Opening the show up to direct audience comment made Dirt’s script more collaborative. “I would get lots of feedback from audience members who would share their own stories,” said Flannigan. “It seemed important to leave that in as much as possible.” These staged readings offered the opportunity to grow something together in Dirt.

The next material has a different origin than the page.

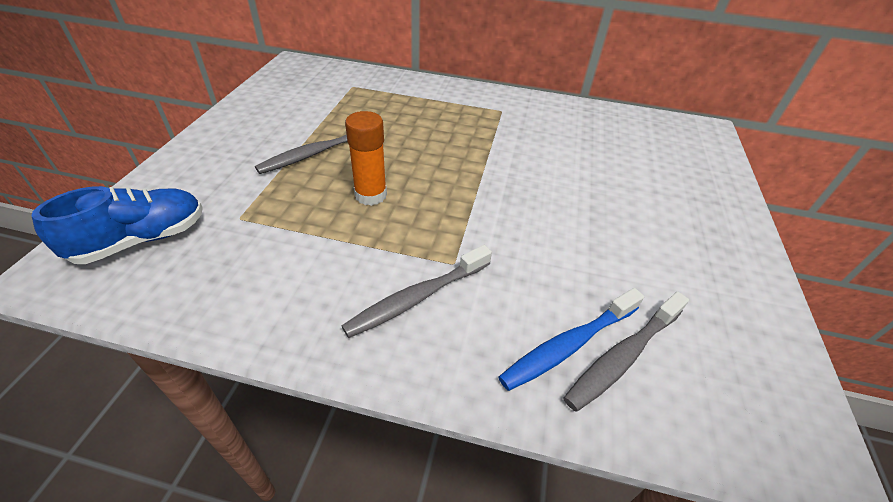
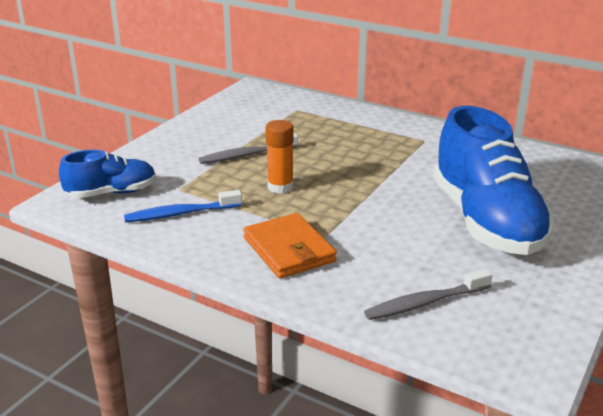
camera: 20 degrees right, 15 degrees down
(417, 298) = (288, 250): grey toothbrush -> orange wallet
(568, 345) = (387, 291): blue toothbrush -> blue toothbrush (180, 214)
(617, 209) = (486, 221): none -> blue shoe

Flannigan kept the shared wiring experience alive through the two mountings as she adapted the script for each cast. She would add a line here or there to fit what an actor brought to the performance. “In this draft we have some Spanish because Andrea (Avila) plays the girl’s mother and is fluent in Spanish,” explained Flannigan. “It ended up in the script and it made a lot of sense, but other drafts didn’t have that at all.”
Producer Erin J. Walker echoes this production of Dirt’s dedication to putting authenticity on stage. “Vicki Nicholls, our director, was focused on presenting an authentic representation of the mental health issues that are represented in the play,” said Walker. “That’s been part of the process from the beginning.”
And this Dirt feels the best.
Flannigan thinks that this cast feels the most right so far out of the three productions. “I never really considered the show to be finished until this cast arrived,” she said. “Things just started falling into place for some of the characters that didn’t really have an ending. It’s been great to finish the show.”
But will she pick up the red pen again after this production closes? “It’s hard to say,” Flannigan said. “After three years and being in a better spot now, I want to close the door on the toxic existence that I lived in, but it always feels that it can be improved.”
The nitty-gritty details.
When? Dirt opens on Wednesday May 8 at 8:00pm with 8:00pm shows on Thursday, Friday, and Saturday with one 2:00pm matinee on Saturday. The show runs two hours long and includes a 15 minute intermission.
Where? The TAP Centre for Creativity. Don’t let Dundas street construction dissuade you from showing up!
How? Tickets for Dirt are available through TAP’s website for $25.